Saturday, 19 November 2022

Positing the notalive - what's wrong with (almost) all Christian theologies

Everything is alive - we live in an 'animistic' universe, ultimately consisting of Beings in Relationships

This truth is missing from pretty-much all Christian theologies; and even those which explicitly recognize the animistic universe (e.g. Rudolf Steiner, Owen Barfield, William Arkle) will often lapse-away-from their purported animism into abstractions - e.g. talking as if 'forces' or 'tendencies' - rather than motivations, relationships etc. - were primary realities; or talking of 'consciousness' abstractly, as if it could ever be separated from the specific consciousness of a specific Being. 


Although I assume that Mankind began as unconsciously (implicitly) assuming that 'everything was alive' and reality was made-of was 'Beings'; it seems that the categorization of much of reality as notalive 'things' began very early in human history (many thousands of years ago), at least in some places of which there are records - and that this has been a cumulative trend. 

Initially, it seems, only some small scale things like some 'minerals' were regarded as notalive - but in the twentieth century more and more of reality of reality became regarded as notalive.

From mid-century, it began to be assumed that plants and animals were notalive (being composed entirely of chemicals and their reactions); and in later decades (especially since computers were conceptualized and developed) that even humans were notalive. 

This assumption of notaliveness is mostly implicit; rooted in the widespread assumption (including in mass media) that whatever makes us distinctly human could, in principle, be combined with computers ('cyborg'), instantiated in a computer ('downloaded'), or replicated by some kind of 'Artificial Intelligence'. 

The point is not that this is really possible - it is not; but that many/ most people believe it to be possible; which indicates that there is no distinction between the alive and the notalive, and that in practice every-thing is regarded as notalive 

It therefore seems that, through history (and this trend is broadly repeated in the development of each individual human being) we have gone from assuming everything is alive; to assuming nothing is alive: not even our-selves. 

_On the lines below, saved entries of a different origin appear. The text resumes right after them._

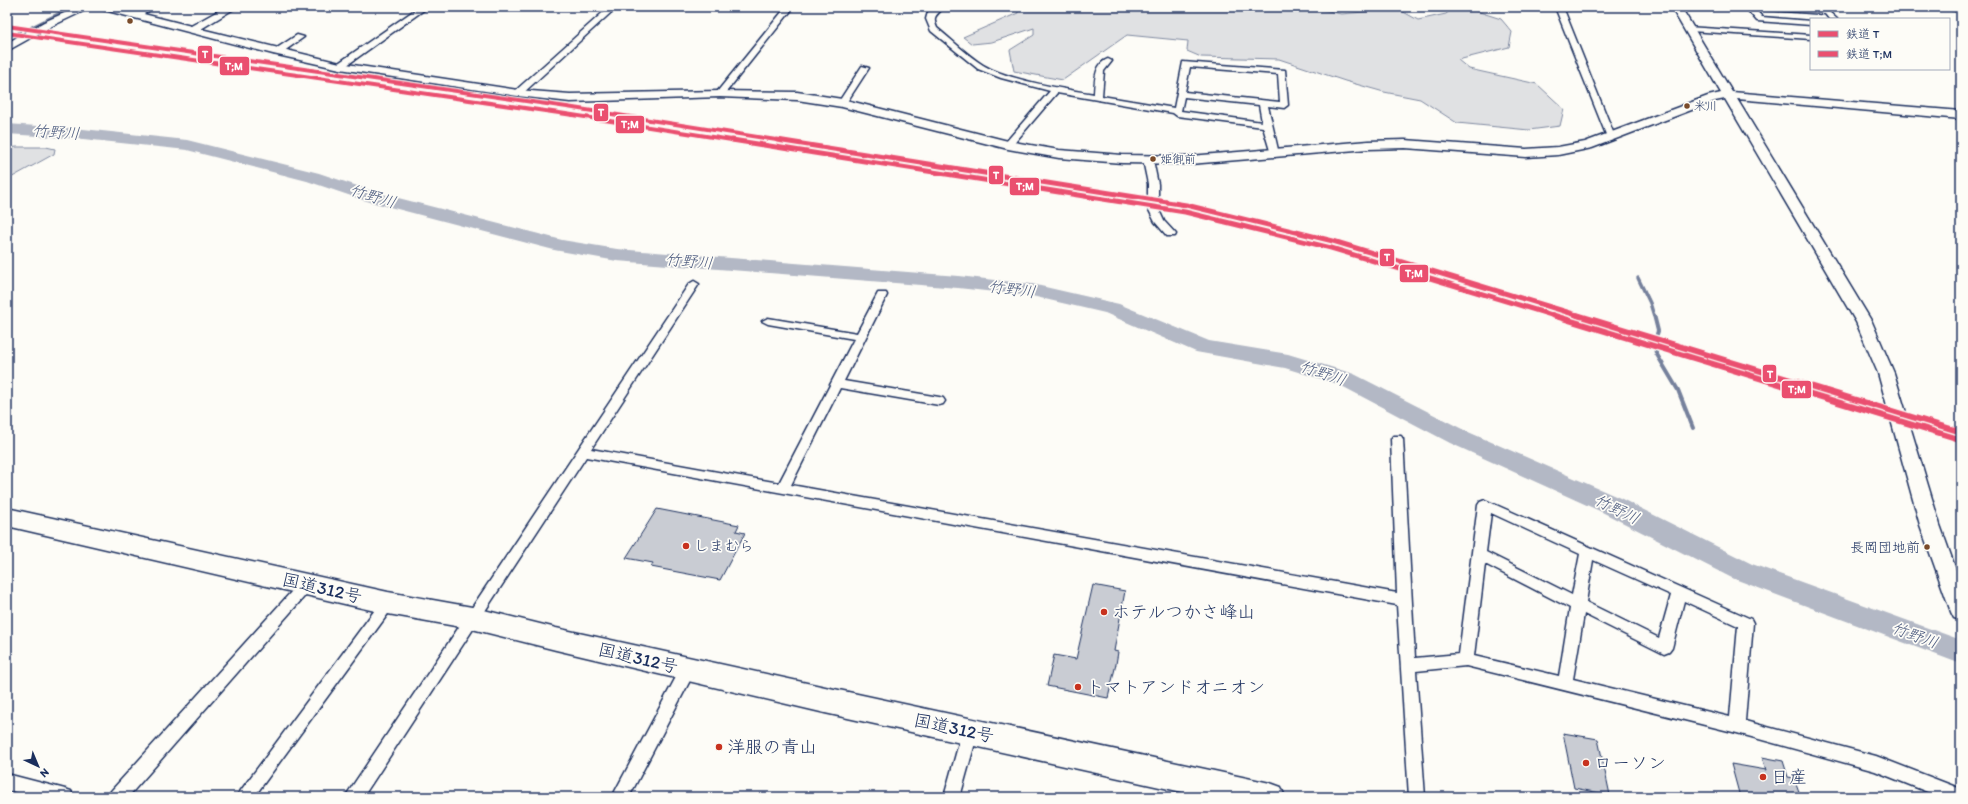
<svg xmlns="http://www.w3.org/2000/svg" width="1968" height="804" font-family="Itim,'Klee One',sans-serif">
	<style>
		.green { fill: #e0e1e3; stroke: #7e88a0 }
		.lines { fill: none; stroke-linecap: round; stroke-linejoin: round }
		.stream-far2 { stroke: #76819c; stroke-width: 2.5 }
		.stream-far1 { stroke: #76819c; stroke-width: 3.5 }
		.stream { stroke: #76819c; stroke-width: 4 }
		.river { fill: #b3b8c5; fill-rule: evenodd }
		.building { fill: #c9ccd3; stroke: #1b2f5e }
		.street-casing { stroke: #1b2f5e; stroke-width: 3 }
		.secondary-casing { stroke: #1b2f5e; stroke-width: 3 }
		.highway-casing { stroke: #1b2f5e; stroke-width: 3 }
		.street { fill: #fdfcf7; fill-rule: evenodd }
		.secondary { fill: #fdfcf7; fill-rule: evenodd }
		.highway { fill: #fdfcf7; fill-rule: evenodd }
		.rail-1-far2-casing { stroke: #fdfcf7; stroke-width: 6 }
		.rail-1-far1-casing { stroke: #fdfcf7; stroke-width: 8 }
		.rail-1-casing { stroke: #fdfcf7; stroke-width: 9 }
		.rail-2-far2-casing { stroke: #fdfcf7; stroke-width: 6 }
		.rail-2-far1-casing { stroke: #fdfcf7; stroke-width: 8 }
		.rail-2-casing { stroke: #fdfcf7; stroke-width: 9 }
		.rail-1-far2 { stroke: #ea4f6f; stroke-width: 4 }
		.rail-1-far1 { stroke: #ea4f6f; stroke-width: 5 }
		.rail-1 { stroke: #ea4f6f; stroke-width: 6 }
		.rail-2-far2 { stroke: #ea4f6f; stroke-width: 4 }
		.rail-2-far1 { stroke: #ea4f6f; stroke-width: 5 }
		.rail-2 { stroke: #ea4f6f; stroke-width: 6 }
		.bus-dot { fill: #7a4b2a; stroke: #fdfcf7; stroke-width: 1.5 }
		.poi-dot { fill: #c8321e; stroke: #fdfcf7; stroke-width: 1.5 }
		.labels { text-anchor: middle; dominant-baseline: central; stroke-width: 3.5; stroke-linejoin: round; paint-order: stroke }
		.far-bus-label { font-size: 12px; fill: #1b2f5e; stroke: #fdfcf7; text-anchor: start }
		.bus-label { font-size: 14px; fill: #1b2f5e; stroke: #fdfcf7; text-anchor: end }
		.poi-label { font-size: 15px; fill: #1b2f5e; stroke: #fdfcf7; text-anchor: start }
		.water-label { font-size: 16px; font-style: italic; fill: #49587d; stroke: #fdfcf7 }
		.near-street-label { font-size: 18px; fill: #1b2f5e; stroke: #fdfcf7 }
		.near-poi-label { font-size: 18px; fill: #1b2f5e; stroke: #fdfcf7; text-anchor: start }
		.line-badge { stroke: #fdfcf7; stroke-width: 1.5 }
		.badge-label { font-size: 11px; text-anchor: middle; font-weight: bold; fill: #fff }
	</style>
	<rect width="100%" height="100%" fill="#fdfcf7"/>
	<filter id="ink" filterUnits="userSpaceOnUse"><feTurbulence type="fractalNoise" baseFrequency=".025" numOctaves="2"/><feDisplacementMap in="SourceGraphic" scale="8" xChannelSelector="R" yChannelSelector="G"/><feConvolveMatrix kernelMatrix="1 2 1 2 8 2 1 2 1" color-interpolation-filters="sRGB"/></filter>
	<g filter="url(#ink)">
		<path class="green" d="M1017 7H1321L1320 9 1341 14 1398 9 1418 20 1446 14 1452 9H1470L1501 19 1512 32 1509 47 1458 60 1469 69 1537 84 1564 109 1560 126 1529 130 1457 123 1420 99 1384 92 1345 81 1279 59 1201 57 1187 51 1188 41 1127 35 1063 80 1014 71 1010 50 1034 35V28L992 42 972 44 963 37 1018 13Z
			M17 147H46L55 149 54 154 7 180V148Z"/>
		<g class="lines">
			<path class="stream-far2" d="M31 27 71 7
				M7 38 20 32"/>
			<path class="stream-far1" d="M1638 278 1650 303 1654 316"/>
			<path class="stream" d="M1654 315 1658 331 1654 343 1656 353 1678 390 1693 428"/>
			<path class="river" d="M7 124 83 129 187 140 319 173 375 192 562 240 617 249 958 276 1032 284 1119 304 1209 341 1288 354 1354 374 1466 431 1620 498 1752 564 1961 640V664L1732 578 1602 512 1450 443 1338 384 1285 368 1196 352 1105 313 1032 296 958 288 617 261 554 250 363 200 307 181 187 150 83 139 7 134Z"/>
		</g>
		<path class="building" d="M657 509 739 525 736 531 745 533 720 580 651 567 653 563 626 558Z
			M1093 585 1125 591 1114 651 1118 652 1116 664 1108 698 1047 686 1054 655 1076 659Z
			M1563 733 1598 739 1610 795 1574 788Z
			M1762 757 1783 761 1788 777 1794 778 1801 797H1740L1731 764 1766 770Z"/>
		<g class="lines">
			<defs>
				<path id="street" d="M146 7H155L139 17H133V13Z
					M419 7H428L343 68H337V64Z
					M609 7H617L521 95H515V91Z
					M786 7H794L723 96H717V92Z
					M936 7H944C936 16 932 16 937 28 952 40 967 55 983 65 1008 80 1064 89 1094 94 1095 82 1094 64 1108 59L1112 61 1104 71 1102 96 1174 108 1183 62 1285 70 1288 105 1284 108 1268 106 1279 154 1275 157 1271 154 1263 127 1177 116 1173 113 1057 93 1011 147H1005V143L1050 91 1001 78 978 69 931 31 926 19 928 12ZM1190 67 1278 74 1280 102 1185 92ZM1184 97 1259 105 1262 122 1181 111Z
					M1555 7H1563L1615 137 1614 139 1611 140 1607 137Z
					M1745 7H1787L1827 10 1837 19H1829L1825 14 1755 9 1762 17 1811 21V25L1757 21Z
					M1939 7 1961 8V12Z
					M1687 27 1811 35V39L1690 31 1686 29Z
					M297 35 304 37 280 54H274V50Z
					M862 66 869 68 845 105H839L838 103Z
					M1148 157 1153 160 1158 184V208L1164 221 1176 234 1175 236H1167L1155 222 1148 208V184L1143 160Z
					M694 281 699 284 591 449 779 483 854 339 768 324 762 321 768 318 857 333 878 293H886L887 295 844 381 939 397 943 398 945 401 943 404 939 405 840 388 791 485 1397 593 1391 439 1393 436H1401L1403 439 1415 658 1459 654 1478 505 1480 502 1485 500 1751 619 1753 623 1745 721 1876 756 1961 789V797H1940L1875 771 1737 733 1466 666 1416 671 1425 797H1409L1397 605 586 457 363 797H345L689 284ZM1491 513 1580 554 1572 595 1486 552ZM1593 560 1671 595 1659 638 1586 602ZM1485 564 1570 608 1559 676 1474 656ZM1684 601 1738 626 1730 717 1573 679 1584 614 1664 654 1669 652 1672 648Z
					M306 579 311 581 313 585 311 589 128 797H109L111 791 301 581Z
					M388 597 393 599 395 603 393 607 254 797H236L383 599Z
					M688 662 693 664 696 669 629 797H612L683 664Z
					M970 725 976 727 978 732 960 797H944L962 732 964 727Z
					M7 774 65 789 71 791 73 797H35L7 790Z"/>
				<path id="secondary" d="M78 7H92L52 26 7 51V43L44 22Z
					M99 7H116L191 26 225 7H237L201 29 340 63 518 90 570 94 720 91 797 92 842 99 1008 141 1059 150 1122 155 1190 156 1368 141 1405 140 1526 149 1558 147 1585 142 1708 96 1721 93 1671 7H1681L1732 92 1961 111V119L1737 99 1872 322 1894 373 1940 525 1961 584V620L1954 618 1951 612 1920 525 1878 373 1856 322 1725 99 1715 101 1592 148 1558 155 1526 157 1405 148 1368 149 1190 164 1122 163 1059 158 1008 149 842 107 797 100 720 97 570 102 518 96 340 69 273 54 100 9Z"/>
				<path id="highway" d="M7 508 388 592 472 607 556 628 825 687 1270 783 1281 787 1285 797H1205L825 713 556 650 472 629 388 614 7 526Z"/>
			</defs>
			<use href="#street" class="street-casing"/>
			<use href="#secondary" class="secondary-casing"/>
			<use href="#highway" class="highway-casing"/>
			<use href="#street" class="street"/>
			<use href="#secondary" class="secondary"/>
			<use href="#highway" class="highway"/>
			<defs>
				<path id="rail-1-far2" d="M7 26 567 107 783 141"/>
				<path id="rail-1-far1" d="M777 140 1186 205 1333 241 1580 316"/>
				<path id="rail-1" d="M1577 315 1961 432"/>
				<path id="rail-2-far2" d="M7 33 566 114 738 141"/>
				<path id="rail-2-far1" d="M732 140 1185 212 1331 248 1555 316"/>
				<path id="rail-2" d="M1552 315 1959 439"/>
			</defs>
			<use href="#rail-1-far2" class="rail-1-far2-casing"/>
			<use href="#rail-1-far1" class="rail-1-far1-casing"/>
			<use href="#rail-1" class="rail-1-casing"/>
			<use href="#rail-2-far2" class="rail-2-far2-casing"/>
			<use href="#rail-2-far1" class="rail-2-far1-casing"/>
			<use href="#rail-2" class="rail-2-casing"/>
			<use href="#rail-1-far2" class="rail-1-far2"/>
			<use href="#rail-1-far1" class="rail-1-far1"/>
			<use href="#rail-1" class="rail-1"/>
			<use href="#rail-2-far2" class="rail-2-far2"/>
			<use href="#rail-2-far1" class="rail-2-far1"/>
			<use href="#rail-2" class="rail-2"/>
		</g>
	</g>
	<g class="bus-dot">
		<circle cx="130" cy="21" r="3.5"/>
		<circle cx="1687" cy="106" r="3.5"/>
		<circle cx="1153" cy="159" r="3.5"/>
		<circle cx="1927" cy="547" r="3.5"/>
	</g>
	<g class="poi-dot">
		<circle cx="686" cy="546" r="4"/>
		<circle cx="1104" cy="612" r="4"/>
		<circle cx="1078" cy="687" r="4"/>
		<circle cx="719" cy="747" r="4"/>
		<circle cx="1586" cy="763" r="4"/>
		<circle cx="1763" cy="777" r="4"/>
	</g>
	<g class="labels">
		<g class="far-bus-label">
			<text x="1694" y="106">米川</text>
			<text x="1160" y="159">姫御前</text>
		</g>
		<g class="bus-label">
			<text x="1920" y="547">長岡団地前</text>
		</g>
		<g class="poi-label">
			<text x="694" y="546">しまむら</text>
		</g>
		<g class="water-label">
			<text transform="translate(56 132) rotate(4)">竹野川</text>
			<text transform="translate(373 196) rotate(17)">竹野川</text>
			<text transform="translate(689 261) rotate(5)">竹野川</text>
			<text transform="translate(1012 289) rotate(7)">竹野川</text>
			<text transform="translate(1323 373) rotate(19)">竹野川</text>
			<text transform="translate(1617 509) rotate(26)">竹野川</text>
			<text transform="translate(1915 635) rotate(20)">竹野川</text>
		</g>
		<g class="near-street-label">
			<text transform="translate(322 588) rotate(13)">国道312号</text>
			<text transform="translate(638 658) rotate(13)">国道312号</text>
			<text transform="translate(954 728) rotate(12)">国道312号</text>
		</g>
		<g class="near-poi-label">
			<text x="1112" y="612">ホテルつかさ峰山</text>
			<text x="1086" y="687">トマトアンドオニオン</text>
			<text x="727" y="747">洋服の青山</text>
			<text x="1594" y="763">ローソン</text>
			<text x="1771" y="777">日産</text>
		</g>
	</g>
	<g class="line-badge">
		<rect x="197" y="45" width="16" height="19" rx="4" fill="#ea4f6f"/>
		<rect x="219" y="56" width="31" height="20" rx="4" fill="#ea4f6f"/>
		<rect x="593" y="103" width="16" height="19" rx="4" fill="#ea4f6f"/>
		<rect x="615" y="115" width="30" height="19" rx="4" fill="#ea4f6f"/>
		<rect x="988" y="165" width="16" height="20" rx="4" fill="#ea4f6f"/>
		<rect x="1009" y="177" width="31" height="19" rx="4" fill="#ea4f6f"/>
		<rect x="1379" y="248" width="16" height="19" rx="4" fill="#ea4f6f"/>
		<rect x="1399" y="264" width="30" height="19" rx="4" fill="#ea4f6f"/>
		<rect x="1762" y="364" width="15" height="19" rx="4" fill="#ea4f6f"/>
		<rect x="1781" y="380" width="31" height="19" rx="4" fill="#ea4f6f"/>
	</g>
	<g class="badge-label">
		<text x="205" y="58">T</text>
		<text x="234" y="70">T;M</text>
		<text x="601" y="116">T</text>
		<text x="630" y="128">T;M</text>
		<text x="996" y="179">T</text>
		<text x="1025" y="190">T;M</text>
		<text x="1387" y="261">T</text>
		<text x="1414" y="277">T;M</text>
		<text x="1770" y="378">T</text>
		<text x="1797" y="393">T;M</text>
	</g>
	<rect width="1968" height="804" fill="none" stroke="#fdfcf7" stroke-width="24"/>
	<rect x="12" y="12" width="1944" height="780" fill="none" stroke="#1b2f5e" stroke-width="1.5" filter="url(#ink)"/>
	<rect x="1810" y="18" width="140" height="52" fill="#fdfcf7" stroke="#a3aaba"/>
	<rect x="1818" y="31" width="20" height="6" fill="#ea4f6f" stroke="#a3aaba"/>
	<text x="1846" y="38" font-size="12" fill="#1b2f5e">鉄道 T</text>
	<rect x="1818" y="51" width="20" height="6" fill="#ea4f6f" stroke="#a3aaba"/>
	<text x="1846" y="58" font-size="12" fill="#1b2f5e">鉄道 T;M</text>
	<g transform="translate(38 766) rotate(136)" stroke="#fdfcf7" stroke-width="3" paint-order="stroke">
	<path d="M0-3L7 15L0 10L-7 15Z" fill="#1b2f5e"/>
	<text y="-6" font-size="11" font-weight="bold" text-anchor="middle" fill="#1b2f5e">N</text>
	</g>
</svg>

Christian theology, typically, tries to inhabit a half-way house on this issue. It is sure that Men are alive; but tends to be indifferent to whether plants and animals are really alive - because these are regarded as outwith the plan for salvation. And Christianity follows the general culture of many centuries in assuming that the mineral world is notalive. 

What results from this perspective is (to put it simply) a drama of the salvation of living Men and a transcendent God, that takes place against the backdrop of a notalive world.

This is a deeply alienating and unrooted view of Man's life on earth. To my mind it explains the somewhat shallow, 'two-dimensional' quality that I detect in even the very best of Christian lives. 


Such unsatisfactoriness of the normal (non-animistic) Christian theology is not wholly to do with the inevitable corruption and partiality of mortal life; because I believe it applies even to what can be imagined. 

I think that the only wholly satisfactory life we can imagine is one where there are no 'things', all is alive and conscious, nothing is notalive*. 

Furthermore, beineg alive and to some degree conscious; all Beings are part of 'the drama of salvation' and capable of theosis. 


My belief is that this trajectory from all-alive to all-notalive needs to be regarded as incomplete and incoherent; and therefore the process should be completed by recognizing that this is a living Universe; that the ultimate reality is one of Beings in relationships; but this time doing so by a deliberate act of choice. 

Whereas in the past we unconsciously took for granted that we inhabited a world of living Beings; now we should consciously choose to recognize that reality. 

Indeed if we desire this to happen, we not only can but must choose. If we are passive, and do not make an active decision and effort; then we will continue passively to assimilate the deep and pervasive cultural assumption of universal notaliveness. 


In other words; the answer lies in our own hands - or rather minds. We may make the decision to regard everything as alive; and then begin the (long, perhaps life-long) effort to make this perspective normal, habitual.    


*I suggest that this - in combination with a harmony among all these living Beings - is the special appeal of some fantasy races and settings, such as the elves of Lothlorien.